In 2017 after 10 years of working at Céline and much speculation in the media Philo announced to her team that she would be leaving after the Pre-Fall 2018 collection.

===Phoebe Philo, 2021–present===
In 2021, Philo announced she would launch a brand under her own name. She and her husband are the majority owners of the business, with LVMH being a minority shareholder. In October 2023, the brand launched a debut collection exclusively available on phoebephilo.com that was described as reflecting the quiet luxury trend. The brand's headquarters are located in Ladbroke Grove.
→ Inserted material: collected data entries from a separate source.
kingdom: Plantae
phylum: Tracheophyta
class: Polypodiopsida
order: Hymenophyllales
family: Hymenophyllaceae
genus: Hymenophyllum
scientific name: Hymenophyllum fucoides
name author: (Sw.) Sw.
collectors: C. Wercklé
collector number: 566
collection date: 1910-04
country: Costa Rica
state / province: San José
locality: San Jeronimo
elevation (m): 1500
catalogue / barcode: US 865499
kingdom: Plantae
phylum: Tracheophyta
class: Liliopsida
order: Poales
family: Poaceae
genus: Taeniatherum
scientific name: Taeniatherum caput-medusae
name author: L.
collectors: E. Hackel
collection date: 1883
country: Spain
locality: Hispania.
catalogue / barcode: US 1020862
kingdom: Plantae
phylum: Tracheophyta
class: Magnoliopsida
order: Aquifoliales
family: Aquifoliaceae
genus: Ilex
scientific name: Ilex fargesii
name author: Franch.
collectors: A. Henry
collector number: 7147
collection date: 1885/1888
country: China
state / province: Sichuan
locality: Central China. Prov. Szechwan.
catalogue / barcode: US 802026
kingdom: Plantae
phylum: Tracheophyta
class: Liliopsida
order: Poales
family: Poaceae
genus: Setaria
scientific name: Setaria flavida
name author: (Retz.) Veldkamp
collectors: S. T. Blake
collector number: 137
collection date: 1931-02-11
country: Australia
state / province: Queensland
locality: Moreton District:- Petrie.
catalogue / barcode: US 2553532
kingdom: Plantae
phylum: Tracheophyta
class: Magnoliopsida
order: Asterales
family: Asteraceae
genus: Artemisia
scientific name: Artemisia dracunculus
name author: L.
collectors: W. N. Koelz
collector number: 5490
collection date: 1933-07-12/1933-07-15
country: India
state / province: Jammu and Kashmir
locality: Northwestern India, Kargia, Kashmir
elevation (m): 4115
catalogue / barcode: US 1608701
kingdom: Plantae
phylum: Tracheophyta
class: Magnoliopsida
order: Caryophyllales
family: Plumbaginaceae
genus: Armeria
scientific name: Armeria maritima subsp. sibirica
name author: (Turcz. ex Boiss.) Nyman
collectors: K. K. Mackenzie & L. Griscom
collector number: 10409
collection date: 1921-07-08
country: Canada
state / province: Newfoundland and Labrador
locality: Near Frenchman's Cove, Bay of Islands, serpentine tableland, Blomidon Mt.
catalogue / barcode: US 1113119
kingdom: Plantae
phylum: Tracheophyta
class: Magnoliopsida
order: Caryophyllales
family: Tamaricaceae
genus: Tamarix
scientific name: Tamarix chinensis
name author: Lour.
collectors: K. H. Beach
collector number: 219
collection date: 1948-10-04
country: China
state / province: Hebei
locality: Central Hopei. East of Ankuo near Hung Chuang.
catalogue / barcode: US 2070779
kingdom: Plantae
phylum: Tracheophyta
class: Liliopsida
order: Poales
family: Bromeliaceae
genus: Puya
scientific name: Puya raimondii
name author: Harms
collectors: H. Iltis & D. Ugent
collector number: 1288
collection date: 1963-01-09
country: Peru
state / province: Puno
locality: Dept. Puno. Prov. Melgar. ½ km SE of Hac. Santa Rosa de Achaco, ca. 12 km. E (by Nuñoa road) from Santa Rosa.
In April 2024, the brand started an exclusive distribution deal with Bergdorf Goodman. before expanding 10 Corso Como in Milan, Dover Street Market in London and Paris, Maxfield and Neiman Marcus in Los Angeles, and The Webster in Miami later that year.

==Recognition==
- 2014 New Year Honours: Officer of the Order of the British Empire (OBE) for services to fashion
- 2014: World's 100 most influential people by Time
- 2011: International Designer of the Year by the CFDA
- 2010: British Designer of the Year by the British Fashion Council
- 2005: British Designer of the Year by the British Fashion Council
- 2003: "Best Dressed" by January issue of Vogue

== Personal life ==
Philo married English gallerist and art dealer Max Wigram (b. 1966) in July 2004. Together they have three children. Their eldest and only daughter, Maya Wigram, is a model and notably closed Burberry's AW24 runway show during London Fashion Week, which led The New York Times to label her a "nepo baby" due to her mother's fashion world connections. Philo and Wigram also have two younger sons.